I am overwhelmed with gratitude to some of our congregants who are helping us answer “yes” to these questions. Last week Westworth was aflurry with media attention. In response to the tragic refugee crisis, the media was looking for stories of people across Canada who were trying to help. CBC radio & TV, CTV and the Free Press and the National Post have all heard about Westworth helping to sponsor 24 Syrian refugees and have written articles or broadcast interviews with us. You can see articles on our bulletin board and links on our website. Barbara Wynes has become our articulate media spokesperson. Even Sandra Shaw shyly agreed to an interview and it is her story that caught the media’s attention last week.

Sandra’s son, Brian, travelled through Egypt, Jordan, Syria and Turkey in 2009. It was Syria where he experienced the greatest kindness and welcome from the people. He was invited into private homes so that he could use their computers to contact his family. As he was standing in line for ice cream, someone bought it for him as a gift simply for being a guest in their country. It was because of Syria’s kindness to Brian that Sandra Shaw wanted to give something back when the refugee crisis hit Syria. Sandra became part of our refugee committee and she organized a group of quilters who have handmade 24 quilts, one for each of the three families that should be arriving by the end of September.

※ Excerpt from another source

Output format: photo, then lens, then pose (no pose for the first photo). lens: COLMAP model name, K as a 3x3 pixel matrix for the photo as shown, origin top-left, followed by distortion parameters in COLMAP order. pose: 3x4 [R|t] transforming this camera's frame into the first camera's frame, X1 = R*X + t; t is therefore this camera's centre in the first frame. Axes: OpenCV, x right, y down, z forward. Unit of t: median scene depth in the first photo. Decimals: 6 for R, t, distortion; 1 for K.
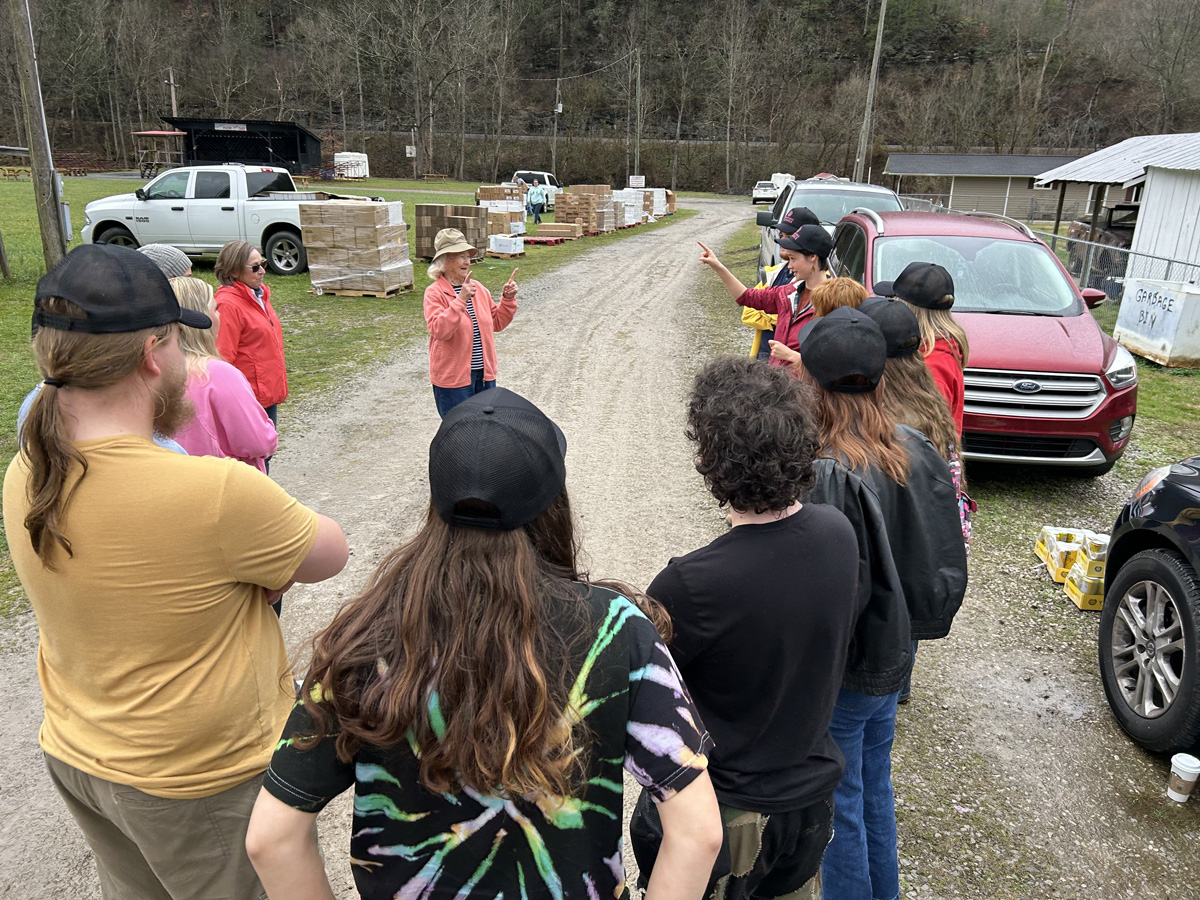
lens RADIAL K [[889.0, 0, 600.0], [0, 889.0, 450.0], [0, 0, 1]] dist [0.074623, -0.081941]
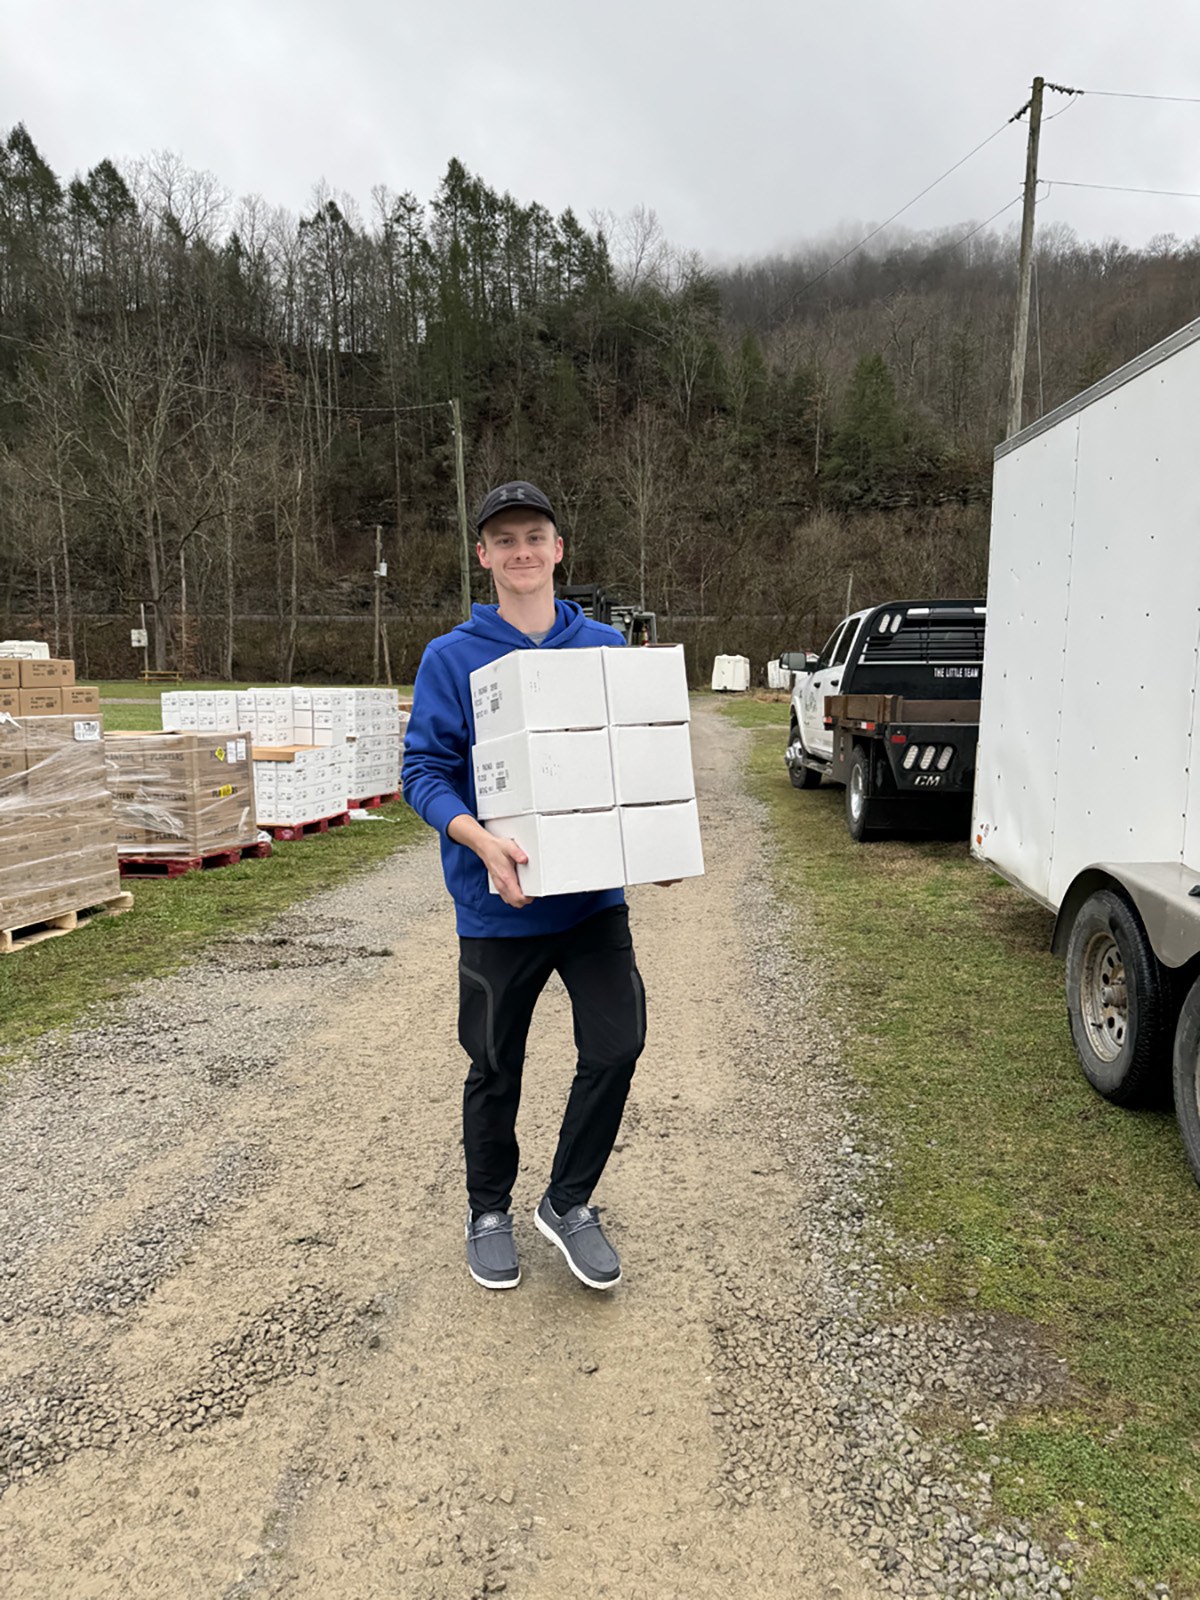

I am so grateful to those in this congregation who are working so very hard to help us live out our values. I’m grateful to those who are keeping our building and finances in order so that we have a place where we can continue to offer outreach to the wider community. I’m grateful to those who continue to support our well-known music program. I’m grateful to those who provide support and care for our congregants and for those who can no longer attend. There’s always room for improvement and that’s what keeps us humble, but today I want us to celebrate and give thanks to those who helping to keep our values aligned with our words and actions.

We can also extend these questions of reputation to our country. What are the values we have as Canadians? What reputation would we like Canada to have in the world? What can we do to better align our values with our reputation?

Reputation matters. It reflects our witness and example to the world. One of the most common complaints I hear from non-church goers about Christians is how hypocritical we are. They have a point. The church is simply a group of sinners who are no better than anyone else. But at least we admit it and, by the grace of God, keep trying to realign our words and actions with the values of Christ.